While Explore Content
allows the agent to navigate based on a broad goal, the Interact with Page
block lets you define precise, sequential actions or even more complex, goal-oriented tasks for the agent to perform on the current webpage. This is essential for scenarios like logging in, submitting forms, revealing hidden content, initiating file “downloads” for in-browser processing, or attempting a registration process.
Purpose
Use the Interact with Page
block when you need your AI Agent to:
- Click specific buttons, links, or other elements.
- Type text into input fields, search bars, or forms.
- Press keys like ‘Enter’ or key combinations.
- Interact with elements to reveal more content (e.g., clicking ‘Show all’, ‘Read more’, spoilers).
- Attempt more complex, multi-step goals on a single page, such as “initiate download of the file named
{{filename}}
” or “register on the website using{{email}}
and{{password}}
.” - File Handling Note: When you instruct the agent to “download” a file (e.g., a PDF), it doesn’t mean the file is downloaded directly to your computer. Instead, the agent will open the file content within its browser environment. This allows subsequent workflow steps to process this content, such as extracting data from the opened PDF.
This block can function as a direct, step-by-step instruction manual or a higher-level task definition for interacting with a single page.
Configuration
-
Describe the action to take below:
- This is the core text area where you list actions or define a goal.
- Optimal Use (Step-by-step): For maximum reliability, list precise actions, with each new action on a new line. The agent will execute these in the order you list them.
- Example:
click on 'Submit'
type 'Green Flag' into 'Search bar'
click 'Show all reviews'
- Example:
- Goal-Oriented Tasks: You can also state a more global task like
initiate download of 'report.pdf'
orregister on site
.- By default, the agent attempts this within a limited number of internal steps (often one, corresponding to one line).
- If the task is more complex (e.g., registration involves multiple fields and clicks), you can increase the “Maximum number of steps” in Advanced Options. However, this increases the chance of the agent making an error or failing to achieve the goal. A step-by-step algorithm is generally more robust. Experiments are encouraged!
-
Using Variables:
- You can use variables (from an
Apply Variables
block) in any part of an action description, not just for typing text. - Examples:
type {{search_query}} into 'Search input'
click on button 'Download {{filename}}'
initiate download of file {{file_url}}
select {{option_value}} from 'Dropdown menu'
- You can use variables (from an
-
No Scrolling Needed:
- You don’t need to add instructions like “scroll down to the button.” The AI Agent perceives the entire page at once.
-
Advanced Options:
- Maximum number of steps: Default is 1 (meaning one line in the description field is one primary action). You can increase this if you’ve described a more global, multi-step task on a single line and want the agent to attempt more internal actions to achieve it. Be mindful that increasing this can reduce reliability for complex tasks. (The agent uses visual understanding to identify elements).
[Screenshot: Interact with Page block configuration showing a sequence of actions or a global task]
Examples
Example 1: Performing a Search (Step-by-step)
type 'AI automation' into 'Search input'
click on 'Search button'
Example 2: Goal-Oriented File Processing (Potentially using increased steps)
initiate download of 'Annual Report 2024.pdf'
(Agent will open this PDF in its browser)
Example 3: Submitting a Form with Variables (Step-by-step)

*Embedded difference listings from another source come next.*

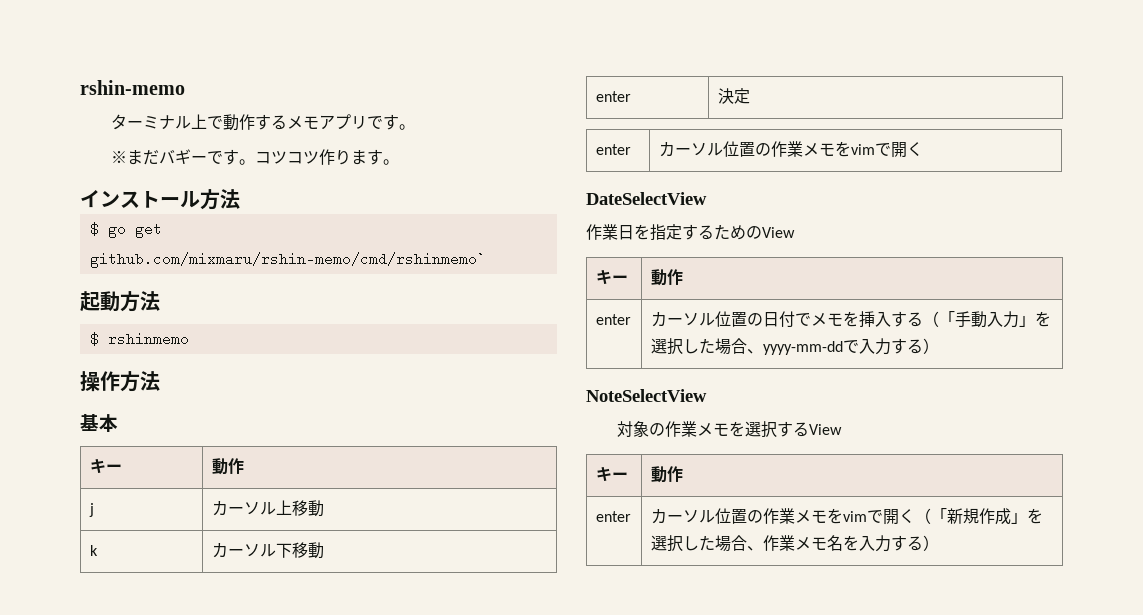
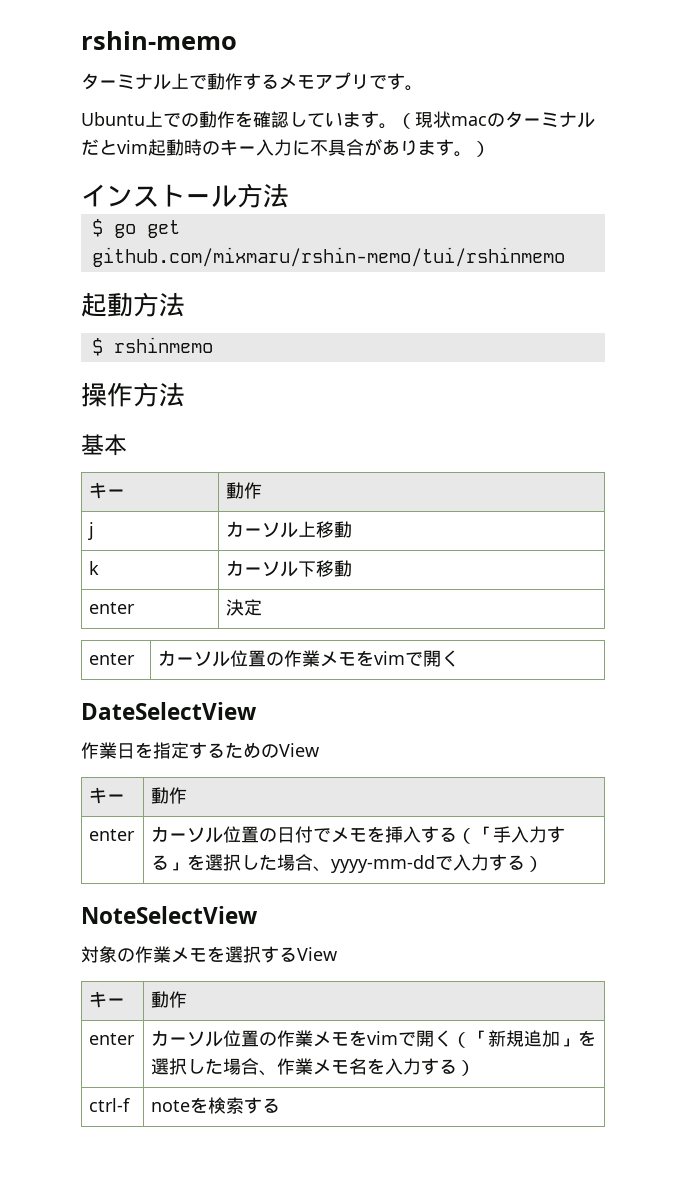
[110,149,335,165] ※まだバギーです。コツコツ作 -> [81,111,595,129] [81,138,400,156] Ubuntu上での動作を確認しています。（現状macのターミナルだとvim起動時のキー入力に不具合があ
(399, 162) none -> [472,141,490,157] ）
[89,252,486,268] github.com/mixmaru/rshin-memo/cmd/rshinmemo` -> [91,247,565,267] github.com/mixmaru/rshin-memo/tui/rshinmemo
[970,311,1019,328] 動入力 -> [511,826,566,843] [151,855,170,870] 入力する
[978,508,1011,525] 作成 -> [524,1030,561,1047] 追加
(939, 543) none -> [89,1098,131,1112] [151,1097,281,1114] // ctrl-f | noteを検索する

type {{user_email}} into 'Email field'
type {{user_password}} into 'Password field'
click on 'Login button'
Key Considerations
- Sequential Order (for step-by-step): Actions are performed exactly in the order listed. Ensure your sequence makes logical sense.
- Clarity: Describe the target element or goal clearly.
- One Action Per Line (for step-by-step): This is the most reliable way to use the block.
- Global Tasks & Step Limit: For broader tasks on a single line, adjust “Maximum number of steps” cautiously.
- File “Downloads”: Remember that file downloads open the content in the agent’s browser for further processing, not to your local machine directly through this block.
The Interact with Page
block gives you fine-grained control or allows for broader task definitions for how the AI Agent engages with web pages, enabling complex automation scenarios.